03 Coding and Agents: The Most Certain 'Money Printers'
Among the various directions of Token services, large language models (LLMs) for coding and agents yield the highest returns. Industry insiders told Shuzhi Qianxian that the Coding Plans (coding subscription packages) launched by major companies may seem low-priced but are actually profitable. Under a monthly subscription model, most users' actual consumption is far below the limit, making "Coding Plans more profitable on average than simply selling Tokens."
A senior industry figure further explained to Shuzhi Qianxian that the commercial value of video generation is now far lower than that of LLMs. Xin Zhou's judgment is even more direct: once LLMs truly enter production environments, they can generate huge returns with "no upper limit on revenue."

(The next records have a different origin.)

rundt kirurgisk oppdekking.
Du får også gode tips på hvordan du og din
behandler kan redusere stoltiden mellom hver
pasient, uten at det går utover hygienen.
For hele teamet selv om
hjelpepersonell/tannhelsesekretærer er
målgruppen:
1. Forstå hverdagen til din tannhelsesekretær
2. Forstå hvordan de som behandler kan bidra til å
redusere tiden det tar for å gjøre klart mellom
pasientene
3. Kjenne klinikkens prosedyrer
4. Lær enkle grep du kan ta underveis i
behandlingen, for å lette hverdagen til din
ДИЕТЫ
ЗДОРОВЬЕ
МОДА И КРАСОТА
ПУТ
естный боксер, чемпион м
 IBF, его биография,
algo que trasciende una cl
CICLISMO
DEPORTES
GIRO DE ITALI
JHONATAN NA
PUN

Liu Weiguang further analyzed this point. He believes that while advertising, media, film, television, and short videos have significant market potential, they are not in the same league as LLMs for coding and agents. His reasoning is that coding not only involves programming but also gives rise to agents, which can independently complete tasks and enhance human productivity, all deeply tied to LLMs. "Our greatest focus now is on LLMs for coding and agents. The market for these models will be vastly larger than that for other models," he said.

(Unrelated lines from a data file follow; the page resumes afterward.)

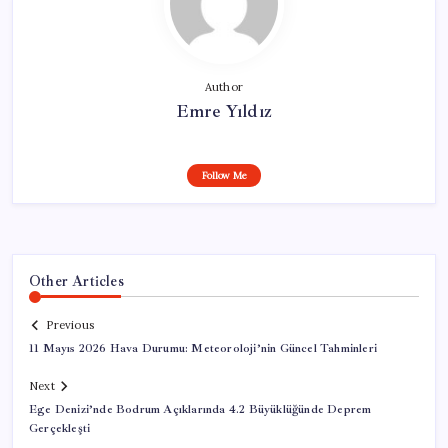
Author
Emre Yıldız
Follow Me
Other Articles
Previous
11 Mayıs 2026 Hava Durumu: Meteoroloji’nin Güncel Tahminleri
Next
Ege Denizi’nde Bodrum Açıklarında 4.2 Büyüklüğünde Deprem
Gerçekleşti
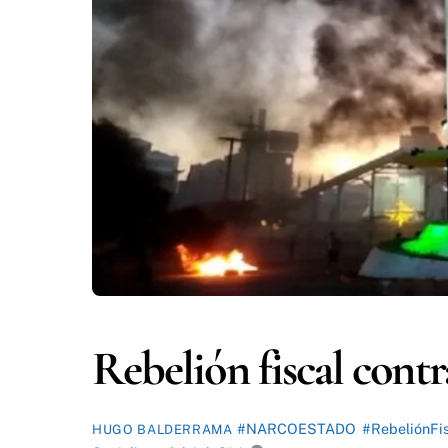
Rebelión fiscal contr
#NARCOESTADO
,
#RebeliónFi
HUGO BALDERRAMA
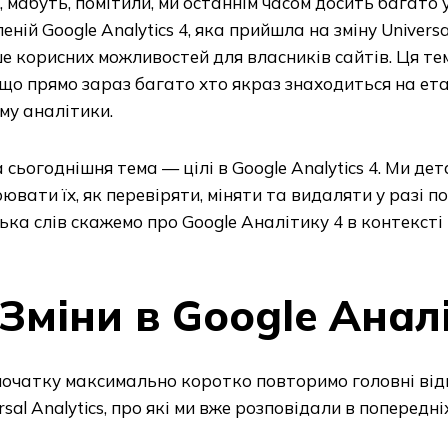
, мабуть, помітили, ми останнім часом досить багато
еній Google Analytics 4, яка прийшла на зміну Universa
е корисних можливостей для власників сайтів. Ця тема
що прямо зараз багато хто якраз знаходиться на ета
му аналітики.
сьогоднішня тема — цілі в Google Analytics 4. Ми де
ювати їх, як перевіряти, міняти та видаляти у разі п
ька слів скажемо про Google Аналітику 4 в контексті 
Зміни в Google Анал
очатку максимально коротко повторимо головні відм
rsal Analytics, про які ми вже розповідали в попередні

Liu Weiguang observed that since the emergence of coding tools, application development has accelerated significantly. He predicts that once "everyone can code" becomes a reality, the number of applications or agents generated annually will multiply compared to the past. This represents not just a leap in productivity but also a structural reshaping of the entire software industry.

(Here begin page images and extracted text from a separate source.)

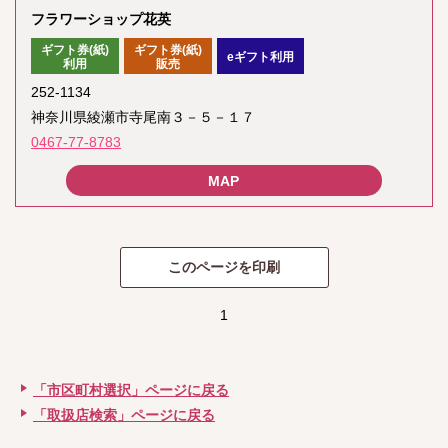
フラワーショップ花英
ギフト券(紙)
ギフト券(紙)
eギフト利用
利用
販売
252-1134
神奈川県綾瀬市寺尾南３－５－１７
0467-77-8783
1
「市区町村選択」ページに戻る
「取扱店検索」ページに戻る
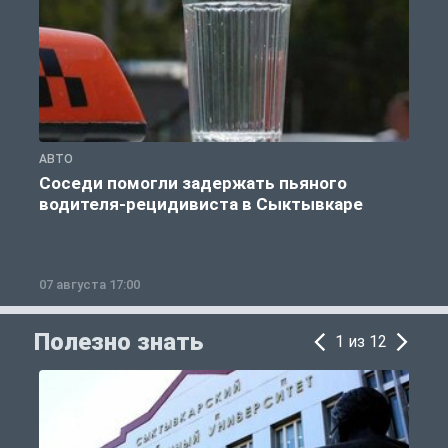
АВТО
О
Соседи помогли задержать пьяного
водителя-рецидивиста в Сыктывкаре
07 августа 17:00
0
Полезно знать
1 из 12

AI Infra companies are also paying close attention to this trend. Mao Yunhang of Shishi Technology said that hardly any programmers now work without AI, with major companies worldwide using models for coding, quietly transforming the industry. The rise of agents has further amplified this effect. "How to ensure stable code output, maximize cache utilization, turn code into complete projects, and enable agents to produce efficiently within controllable ranges—these are the most discussed engineering directions in the industry today," he said.
Opinions vary in the industry regarding the next growth trend for Tokens. Most believe that industry computing power supply will be very tight in 2026 and will become even more so in the following years. Others argue that the current Token shortage is related to domestic and foreign chip supply but that longer-term trends remain to be seen.
However, there is consensus that under the constraint of limited computing resources, maximizing unit Token production efficiency has become a core proposition for unleashing AI productivity. "One observation I have is that language models are one-dimensional, while driving is a two-dimensional plane. When we move to low-altitude, embodied, and world models, it becomes three-dimensional. From the initial training demand to full-scenario inference usage, it's another order of magnitude increase. Therefore, we can see that a lot of time and effort will still be spent on computing," Mao Yunhang said.